An attacker can identify which streaming video a targeted user is watching on services such as Netflix and Youtube. The attack can be done remotely over the Internet, and requires only that the user (or even someone else on the same local network) visits a suitably-crafted website from his web browser.
- Roei Schuster, Vitaly Shmatikov[PDF] Latest version (9 April 2017):
OverviewBeauty is in the eye of the beholder, and so, to garner what we behold is to glean what we cherish. Today, much of what we behold is video content streamed from the Internet, and our choice of movies, TV shows, news clips and social media videos reveals much about our personality, preferences, socioeconomics, and mood. A bevy of parties seek to exploit this information: whether for monetization by advertisers, insurers, and price-differentiating vendors, or to castigate those who access undesired information.

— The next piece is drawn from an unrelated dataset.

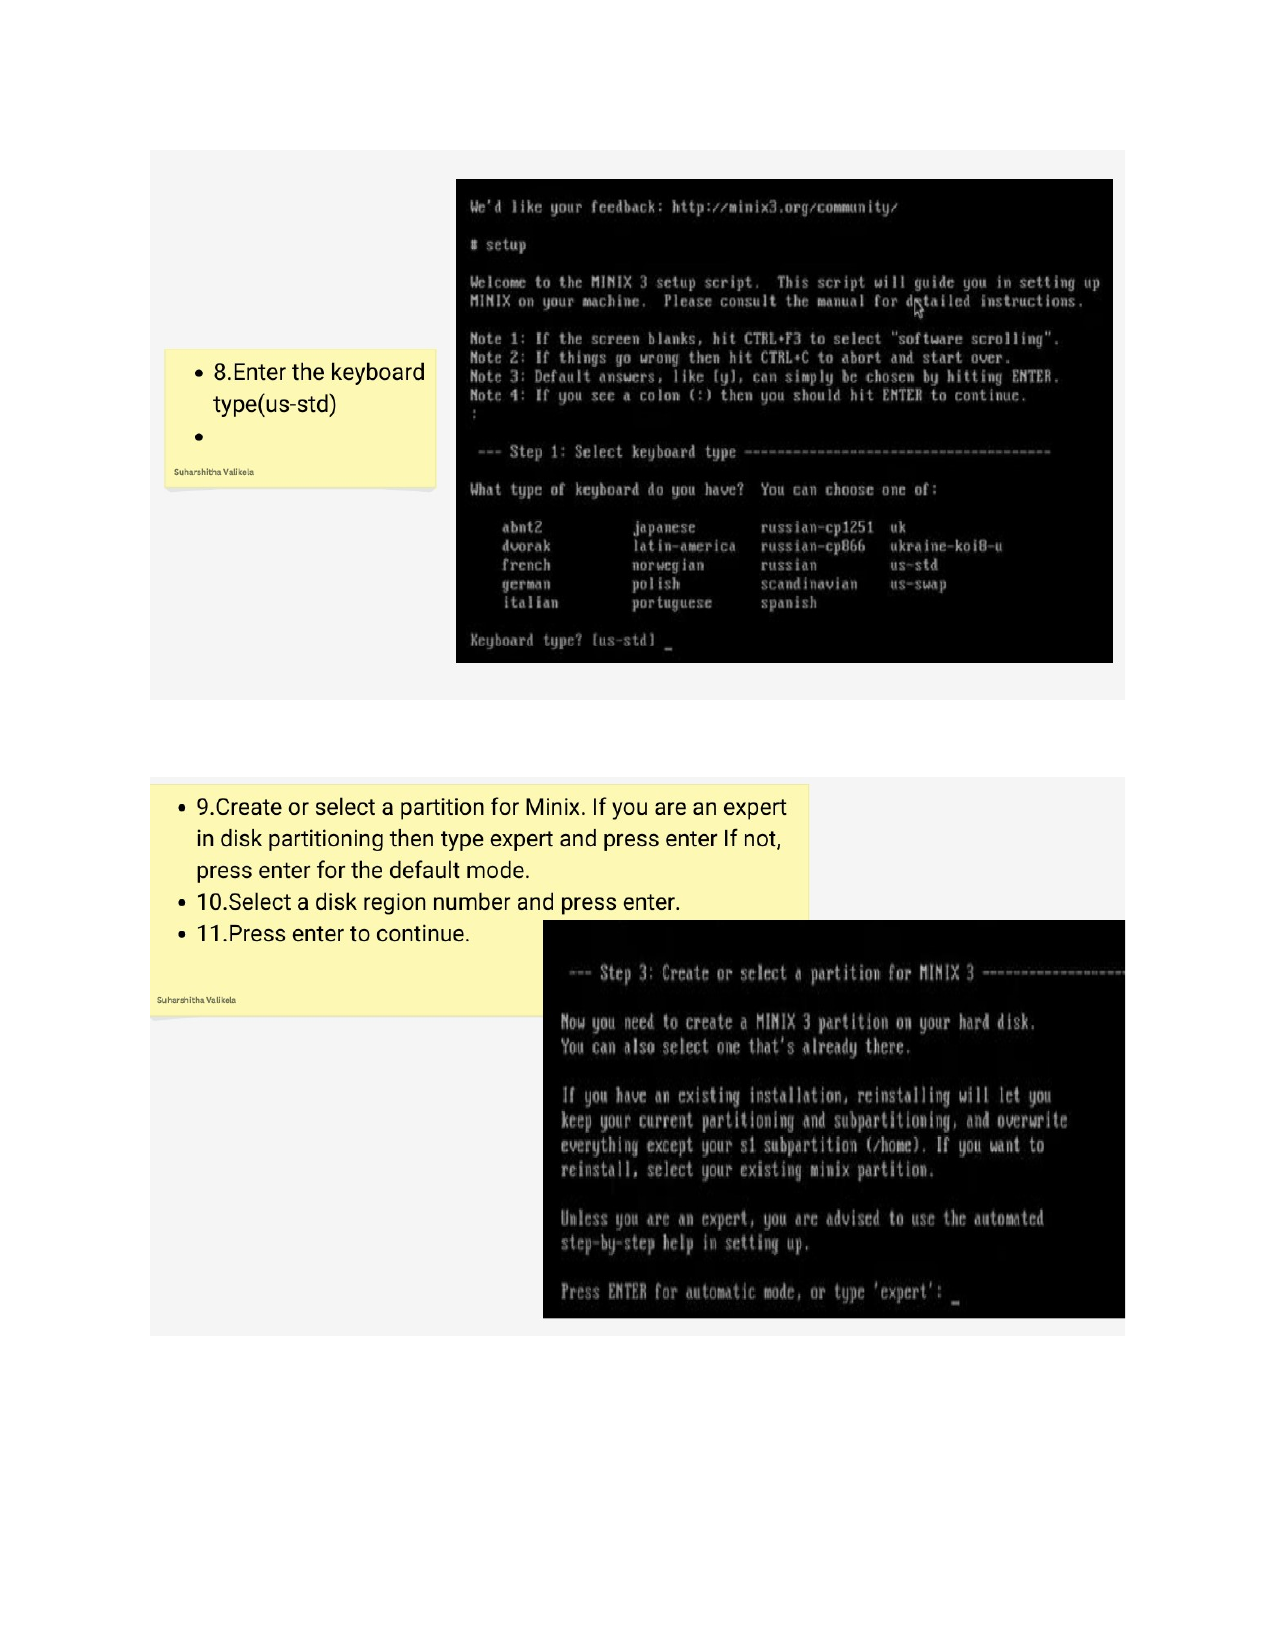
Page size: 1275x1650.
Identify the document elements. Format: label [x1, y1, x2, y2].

picture [150, 150, 1125, 700]
picture [150, 777, 1125, 1336]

Encryption of Internet traffic places a hurdle to such monitoring, but it is known that traffic analysis, inspecting merely the size and timing of network traffic, often allows deduction about the traffic's content. How effective is traffic analysis for encrypted streamed videos, and how feasible is it for potential adversaries?
We demonstrate highly effective techniques for how a an attacker can deduce what of videos are watched by a targeted user on streaming services such as Netflix and Youtube, from direct and indirect measurement of encrypted network traffic. We consider three classes of attack scenarios:
On-path attacks, the easiest scenario, involve an adversary who can passively monitor the user's traffic. This includes Internet Service Providers, malicious Wi-Fi access points, proxies, VPNs, routers, and taps on network connections. These have full and accurate visibility of individual packets, and using our techniques, they can identify which encrypted videos are watched by users of the network links they monitor.

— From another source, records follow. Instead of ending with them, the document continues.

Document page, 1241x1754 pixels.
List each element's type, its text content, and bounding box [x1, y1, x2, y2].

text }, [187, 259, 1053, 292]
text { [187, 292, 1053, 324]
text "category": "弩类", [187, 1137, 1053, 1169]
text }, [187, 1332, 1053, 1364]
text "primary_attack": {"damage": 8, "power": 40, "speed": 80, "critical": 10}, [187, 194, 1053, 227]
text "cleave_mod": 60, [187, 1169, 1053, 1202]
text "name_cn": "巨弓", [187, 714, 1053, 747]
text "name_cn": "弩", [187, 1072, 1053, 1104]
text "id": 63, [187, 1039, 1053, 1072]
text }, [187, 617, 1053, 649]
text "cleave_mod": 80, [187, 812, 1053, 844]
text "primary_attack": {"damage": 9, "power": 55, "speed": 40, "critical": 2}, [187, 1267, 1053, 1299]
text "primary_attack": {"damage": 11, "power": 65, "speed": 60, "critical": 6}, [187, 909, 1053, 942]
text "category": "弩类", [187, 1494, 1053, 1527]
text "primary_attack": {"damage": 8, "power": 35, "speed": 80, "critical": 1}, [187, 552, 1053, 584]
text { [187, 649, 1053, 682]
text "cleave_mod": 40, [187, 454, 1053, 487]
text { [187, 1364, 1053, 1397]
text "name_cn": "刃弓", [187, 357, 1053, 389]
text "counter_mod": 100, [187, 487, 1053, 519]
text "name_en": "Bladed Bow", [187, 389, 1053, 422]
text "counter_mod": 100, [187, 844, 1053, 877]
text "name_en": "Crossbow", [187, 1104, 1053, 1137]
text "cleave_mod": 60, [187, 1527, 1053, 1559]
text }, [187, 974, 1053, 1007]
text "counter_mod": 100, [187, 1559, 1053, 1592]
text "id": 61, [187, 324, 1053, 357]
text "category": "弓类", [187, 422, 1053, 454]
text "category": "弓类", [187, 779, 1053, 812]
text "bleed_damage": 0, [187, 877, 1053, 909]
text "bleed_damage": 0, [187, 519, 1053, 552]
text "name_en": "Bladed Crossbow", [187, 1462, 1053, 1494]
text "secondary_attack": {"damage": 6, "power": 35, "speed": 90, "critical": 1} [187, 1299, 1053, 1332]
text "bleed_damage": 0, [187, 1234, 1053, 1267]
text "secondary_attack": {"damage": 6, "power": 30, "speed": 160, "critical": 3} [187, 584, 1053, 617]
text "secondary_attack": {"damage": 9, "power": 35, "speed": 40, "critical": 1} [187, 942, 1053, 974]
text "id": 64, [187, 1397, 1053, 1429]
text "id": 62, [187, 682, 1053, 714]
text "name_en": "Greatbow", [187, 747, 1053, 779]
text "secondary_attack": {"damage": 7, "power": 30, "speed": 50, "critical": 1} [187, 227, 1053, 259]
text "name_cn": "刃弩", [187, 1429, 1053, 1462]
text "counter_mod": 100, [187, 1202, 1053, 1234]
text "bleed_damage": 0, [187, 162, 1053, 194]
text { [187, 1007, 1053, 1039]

To identify videos based on the recorded traffic patterns, we employ "deep learning" techniques using artificial neural networks, trained them on movies from several leading streaming services. The training of the neural-network video classifier needs to be done on videos streamed to a streaming device (or software) similar to the target user, and connected to a similar streaming server. When trained to recognize dozens of titles, our YouTube detector has 0 false positives with 0.988 recall, while the Netflix detector has a false positive rate of 0.0005 with 0.93 recall.

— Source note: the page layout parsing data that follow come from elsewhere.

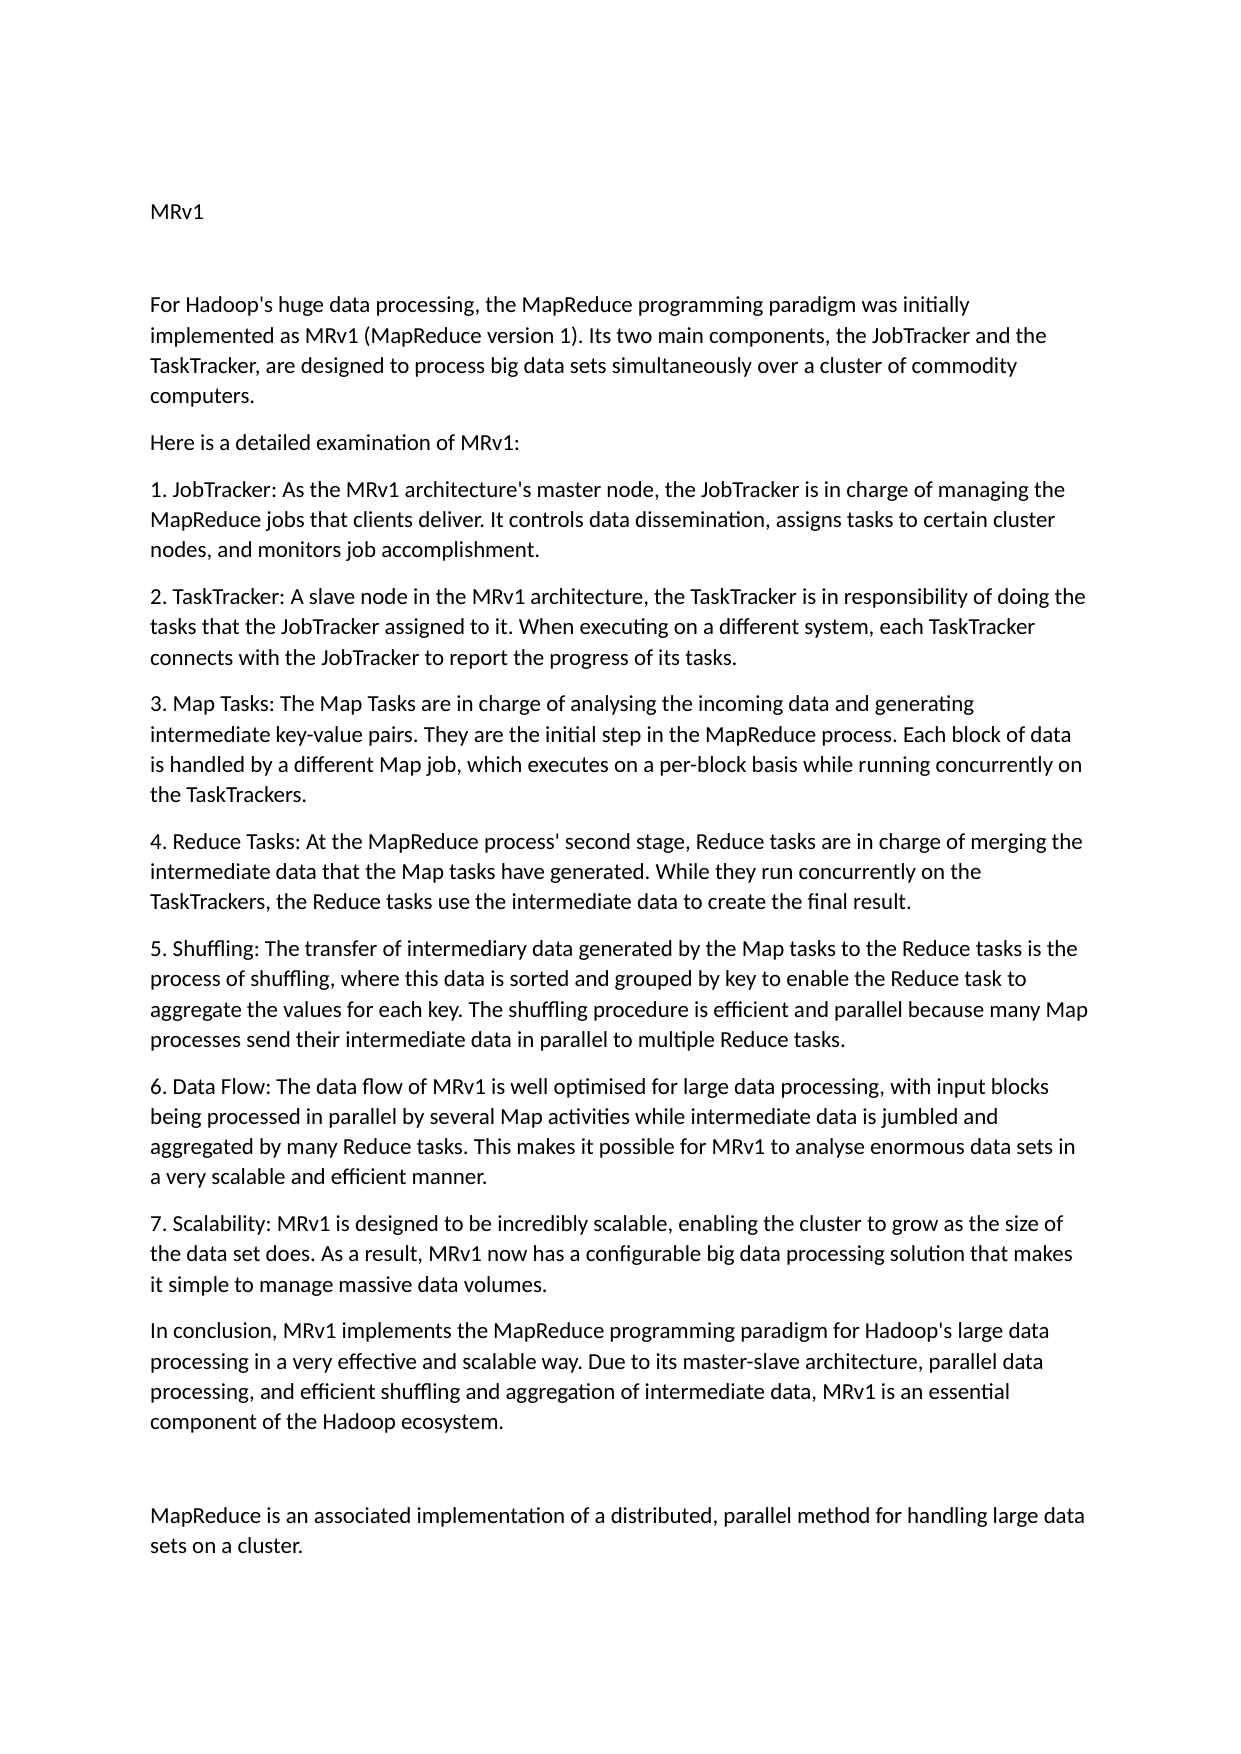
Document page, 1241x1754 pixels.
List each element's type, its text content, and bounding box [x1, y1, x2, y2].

text 4. Reduce Tasks: At the MapReduce process' second stage, Reduce tasks are in charge of merging the intermediate data that the Map tasks have generated. While they run concurrently on the TaskTrackers, the Reduce tasks use the intermediate data to create the final result. [150, 827, 1090, 916]
text MapReduce is an associated implementation of a distributed, parallel method for handling large data sets on a cluster. [150, 1501, 1090, 1559]
text In conclusion, MRv1 implements the MapReduce programming paradigm for Hadoop's large data processing in a very effective and scalable way. Due to its master-slave architecture, parallel data processing, and efficient shuffling and aggregation of intermediate data, MRv1 is an essential component of the Hadoop ecosystem. [150, 1317, 1090, 1435]
text 2. TaskTracker: A slave node in the MRv1 architecture, the TaskTracker is in responsibility of doing the tasks that the JobTracker assigned to it. When executing on a different system, each TaskTracker connects with the JobTracker to report the progress of its tasks. [150, 582, 1090, 671]
text 6. Data Flow: The data flow of MRv1 is well optimised for large data processing, with input blocks being processed in parallel by several Map activities while intermediate data is jumbled and aggregated by many Reduce tasks. This makes it possible for MRv1 to analyse enormous data sets in a very scalable and efficient manner. [150, 1072, 1090, 1191]
text 1. JobTracker: As the MRv1 architecture's master node, the JobTracker is in charge of managing the MapReduce jobs that clients deliver. It controls data dissemination, assigns tasks to certain cluster nodes, and monitors job accomplishment. [150, 475, 1090, 563]
text MRv1 [150, 197, 1090, 225]
text 5. Shuffling: The transfer of intermediary data generated by the Map tasks to the Reduce tasks is the process of shuffling, where this data is sorted and grouped by key to enable the Reduce task to aggregate the values for each key. The shuffling procedure is efficient and parallel because many Map processes send their intermediate data in parallel to multiple Reduce tasks. [150, 934, 1090, 1053]
text Here is a detailed examination of MRv1: [150, 428, 1090, 456]
text 3. Map Tasks: The Map Tasks are in charge of analysing the incoming data and generating intermediate key-value pairs. They are the initial step in the MapReduce process. Each block of data is handled by a different Map job, which executes on a per-block basis while running concurrently on the TaskTrackers. [150, 689, 1090, 808]
text For Hadoop's huge data processing, the MapReduce programming paradigm was initially implemented as MRv1 (MapReduce version 1). Its two main components, the JobTracker and the TaskTracker, are designed to process big data sets simultaneously over a cluster of commodity computers. [150, 291, 1090, 409]
text 7. Scalability: MRv1 is designed to be incredibly scalable, enabling the cluster to grow as the size of the data set does. As a result, MRv1 now has a configurable big data processing solution that makes it simple to manage massive data volumes. [150, 1209, 1090, 1298]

Q1: What services are vulnerable?
We tested our detectors on four services: Netflix, YouTube, Amazon Video,
and Vimeo. We found all of them to be vulnerable to our
Generally, any streaming service using the popular MPEG-DASH standard for streaming over HTTP(S), and specifically the MPEG-DASH content segmentation, is likely to cause an exploitable information leak. The inherent reason is discussed in Q6 below. All four services we tested are therefore vulnerable: YouTube directly follows the standard, while Amazon Video, Netflix, and Vimeo use very close variants which adopt its leaky use of content segmentation.
Q2: How could it be exploited?
Malicious Wi-Fi access points, proxies, routers, enterprise or national network moderators, and ISPs are all able to gain insight on user viewing habits by analyzing encrypted application layer traffic frames.
Censhorship gateways can use this information to block monitored content even under encryption.
All providers of web content accessed by the user, including advertisers, analytics providers and social networks, can also compromise the user's viewing privacy, by leveraging our side-channel attack.
Q3: How is VBR related to video content?
Compression using variable-bitrate (VBR) encoding is designed to use the minimum amount of data needed to represent a scene at a given perceptual quality. This highly dependent on the video content. For example, highly eventful action-scenes, such as the one in the video Iguana vs. Snakes, require a high bitrate to represent. This is easily seen in the diagram below, depicting the bit rate fluctuations as the video progresses through different scenes.
Q4: What are bursts in traffic pattern, and how are they related to video content?
In MPEG-DASH streaming, videos on the server are divided into segments that the video-player client then fetches. This results in an on/off, bursty traffic pattern during video streaming.
To demonstrate how this relates to actual content, we used the aforementioned Iguana video: a high-bitrate portion of the video interleaved with a low-bitrate one. The left-hand figure shows packet sizes along the time axis; observe the pattern of buffering followed by the on/off steady state. The right-hand figure shows the size of traffic bursts; the first, largest burst is the buffer.
Q5: How does the video identification work?
The root cause of information leaks in video streams is that the amount of information needed to represent a video segment, at a given perceived quality, depends on the content of the segment. For example, a nearly-still nature scene, or a talk show where most of the picture is static, can be compressed to a much smaller size than a fast-paced action scene. Streaming services use Variable Bitrate (VBR) compression schemes that take advantage of this, to reduce the amount of transmitted data. Consequentially, their traffic pattern is data-dependent.
One can eliminate VBR encoding, or slow down the adaptive response to change in video compressibility, but this reduces the compression ratio (hence, raises costs and may cause network congestion and buffering delays in video playback).
The VBR pattern is inherently observable in traffic if the duration of the client's buffered video is close to constant (or, more generally, an affine function of presentation time). Thus, one can try to foil analysis by erratically changing the buffer size, though this too reduces network efficiency and increases chance of buffering delay in video playback.
Q7: Can the attack be detected?
The on-path attack is completely passive; it cannot be detectable, neither by the user nor by network-based monitors.
The off-path attacks, in our experiments, were imperceptible to the viewer being targeted: the streaming playback proceeded without interruption despite the extra traffic induced by the attack. This is because the upstream routers try to fairly allocate the bandwidth among the multiple data streams: in our case, the video and attacker's. Since video streaming typically requires less than half of the available bandwidth, it can still be streamed at the requisite average pace. Moreover, whenever a video segment is transmitted, the routers typically give it a higher dynamic priority (i.e., a "fast pass" to the top of the queue), compared than the attacker's stream which has already used up more than its fair share. The extra traffic induced by the attacker will affect the user's total bandwidth usage, similarly to downloading a large file.